“Is the craft of our mind’s eye so skilful in its artistry, the fake becomes the thing itself?”
Written in 1635 by Pedro Calderón de la Barca, La Vida Es Sueño is considered one of the most significant plays in Spanish literature and enjoys a stature similar to Hamlet. It is presented here at the Donmar Warehouse in a new translation and version by Helen Edmundson and entitled Life is a Dream. Despite being nearly 500 years old, its central issues of the nature of reality and the possibilities of freedom in a cruel world have a remarkably current feel.
Set in Poland, the play focuses on Segismundo, played here by Dominic West, the young heir to the throne who has spent his life imprisoned in a tower because omens foretold that he would one day overthrow his father, the king. Given the chance to prove fate wrong and released into court, the prince lives up to his savage reputation and so is swiftly returned to jail where he is persuaded that all he thought he saw was a dream, hence the title. When he is then released a second time, events take a different turn as Segismundo has matured and learned about the consequences of his actions, especially as a future king, but also he realises that if indeed life is a dream, then it should be lived to the full.
West is excellent here as Segismundo, equally convincing as the unsocialised animal unequipped to deal with freedom, crouching in his throne but also as the courtly heir to the throne his father so desperately wants him to be, with all the statesman-like froideur necessary in a king. Also superb was David Horovitch as the courtier who provides the link between the main plot and the sub-plot who dealt with his countless speeches of exposition with aplomb.
This version mainly uses blank verse with numerous long speeches (mainly in the first half) which threatened to slow down the action intolerably, but once the scene has been well and truly set, the pacing remained admirably swift. Helping this was a surprising amount of humour throughout the play, and not just from the designated clown, Clarin: Kate Fleetwood imbued her indignant Rosaura with a great humanity which frequently brought laugh-out-loud moments from a sub-plot that sometimes seemed a little unnecessary, hers was a cracking performance though.
As the aforementioned clown Clarin, Lloyd Hutchinson brings a great sense of levity to proceedings, with a very modern feeling comic turn, and I also enjoyed Rupert Evans’ preening Astolfo. The only disappointment for me was with Malcolm Storry’s King Basilio, a performance which I found to be underpowered and not quite regal enough.
Angela Davies’s design is starkly simple, with a highly effective back wall coated in gold leaf which shines to reflect the prevailing mood: sometimes a bright gold; sometimes an ominous deep red. The lighting by Neil Austin and Dominic Haslam’s eerie score also combine to create the requisite atmosphere of isolation needed for the prison scenes and indeed Segismundo’s dominant feelings.
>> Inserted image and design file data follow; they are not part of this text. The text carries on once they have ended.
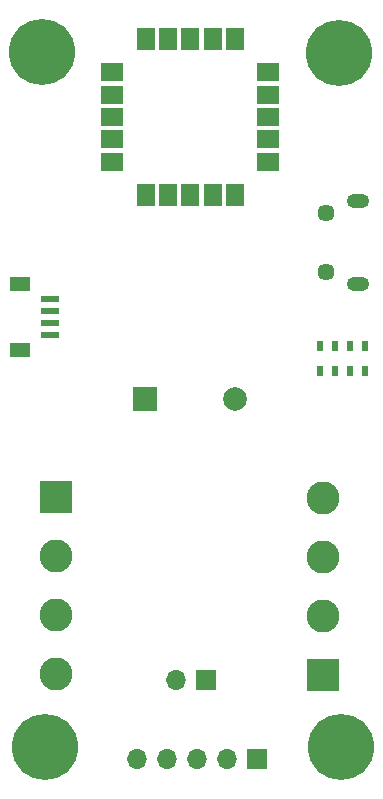
<source format=gbr>
%TF.GenerationSoftware,KiCad,Pcbnew,(6.0.4)*%
%TF.CreationDate,2022-05-08T20:42:15-04:00*%
%TF.ProjectId,STM32_Altimeter_R2,53544d33-325f-4416-9c74-696d65746572,0.1*%
%TF.SameCoordinates,Original*%
%TF.FileFunction,Soldermask,Top*%
%TF.FilePolarity,Negative*%
%FSLAX46Y46*%
G04 Gerber Fmt 4.6, Leading zero omitted, Abs format (unit mm)*
G04 Created by KiCad (PCBNEW (6.0.4)) date 2022-05-08 20:42:15*
%MOMM*%
%LPD*%
G01*
G04 APERTURE LIST*
G04 Aperture macros list*
%AMRoundRect*
0 Rectangle with rounded corners*
0 $1 Rounding radius*
0 $2 $3 $4 $5 $6 $7 $8 $9 X,Y pos of 4 corners*
0 Add a 4 corners polygon primitive as box body*
4,1,4,$2,$3,$4,$5,$6,$7,$8,$9,$2,$3,0*
0 Add four circle primitives for the rounded corners*
1,1,$1+$1,$2,$3*
1,1,$1+$1,$4,$5*
1,1,$1+$1,$6,$7*
1,1,$1+$1,$8,$9*
0 Add four rect primitives between the rounded corners*
20,1,$1+$1,$2,$3,$4,$5,0*
20,1,$1+$1,$4,$5,$6,$7,0*
20,1,$1+$1,$6,$7,$8,$9,0*
20,1,$1+$1,$8,$9,$2,$3,0*%
G04 Aperture macros list end*
%ADD10R,1.700000X1.700000*%
%ADD11O,1.700000X1.700000*%
%ADD12R,2.800000X2.800000*%
%ADD13C,2.800000*%
%ADD14R,0.550000X0.950000*%
%ADD15R,1.800000X1.200000*%
%ADD16R,1.550000X0.600000*%
%ADD17RoundRect,0.000001X-0.750000X0.900000X-0.750000X-0.900000X0.750000X-0.900000X0.750000X0.900000X0*%
%ADD18RoundRect,0.000001X-0.900000X0.750000X-0.900000X-0.750000X0.900000X-0.750000X0.900000X0.750000X0*%
%ADD19R,2.000000X2.000000*%
%ADD20C,2.000000*%
%ADD21C,5.600000*%
%ADD22C,1.450000*%
%ADD23O,1.900000X1.200000*%
G04 APERTURE END LIST*
D10*
%TO.C,J3*%
X53015593Y-104128255D03*
D11*
X50475593Y-104128255D03*
X47935593Y-104128255D03*
X45395593Y-104128255D03*
X42855593Y-104128255D03*
%TD*%
D12*
%TO.C,J1*%
X36015663Y-81952338D03*
D13*
X36015663Y-86952338D03*
X36015663Y-91952338D03*
X36015663Y-96952338D03*
%TD*%
D14*
%TO.C,U3*%
X58404186Y-71331317D03*
X59654186Y-71331317D03*
X60904186Y-71331317D03*
X62154186Y-71331317D03*
X62154186Y-69181317D03*
X60904186Y-69181317D03*
X59654186Y-69181317D03*
X58404186Y-69181317D03*
%TD*%
D15*
%TO.C,J6*%
X32963410Y-63937258D03*
X32963410Y-69537258D03*
D16*
X35488410Y-68237258D03*
X35488410Y-67237258D03*
X35488410Y-66237258D03*
X35488410Y-65237258D03*
%TD*%
D17*
%TO.C,U5*%
X51195716Y-43211530D03*
X49295716Y-43211530D03*
X47395716Y-43211530D03*
X45495716Y-43211530D03*
X43595716Y-43211530D03*
D18*
X40795716Y-46011530D03*
X40795716Y-47911530D03*
X40795716Y-49811530D03*
X40795716Y-51711530D03*
X40795716Y-53611530D03*
D17*
X43595716Y-56411530D03*
X45495716Y-56411530D03*
X47395716Y-56411530D03*
X49295716Y-56411530D03*
X51195716Y-56411530D03*
D18*
X53995716Y-53611530D03*
X53995716Y-51711530D03*
X53995716Y-49811530D03*
X53995716Y-47911530D03*
X53995716Y-46011530D03*
%TD*%
D10*
%TO.C,J5*%
X48723500Y-97490054D03*
D11*
X46183500Y-97490054D03*
%TD*%
D19*
%TO.C,BZ1*%
X43550000Y-73710000D03*
D20*
X51150000Y-73710000D03*
%TD*%
D12*
%TO.C,J2*%
X58640194Y-97032033D03*
D13*
X58640194Y-92032033D03*
X58640194Y-87032033D03*
X58640194Y-82032033D03*
%TD*%
D21*
%TO.C,H4*%
X59964242Y-44422692D03*
%TD*%
%TO.C,H3*%
X60131487Y-103112347D03*
%TD*%
%TO.C,H1*%
X35044552Y-103139760D03*
%TD*%
D22*
%TO.C,J4*%
X58867500Y-57960000D03*
D23*
X61567500Y-56960000D03*
D22*
X58867500Y-62960000D03*
D23*
X61567500Y-63960000D03*
%TD*%
D21*
%TO.C,H2*%
X34846669Y-44287519D03*
%TD*%
M02*

</source>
This is a production which lives up to the Donmar’s usual high standard, and even when the play seems to be heading for a saccharine sweet happy ending, the final couple of twists leaves a sufficient ambiguity to make it bittersweet at best. And the final chilling image of a slumped chained prisoner is one which echoes earlier imprisonments, perhaps indicating that one man’s dream can be another man’s nightmare.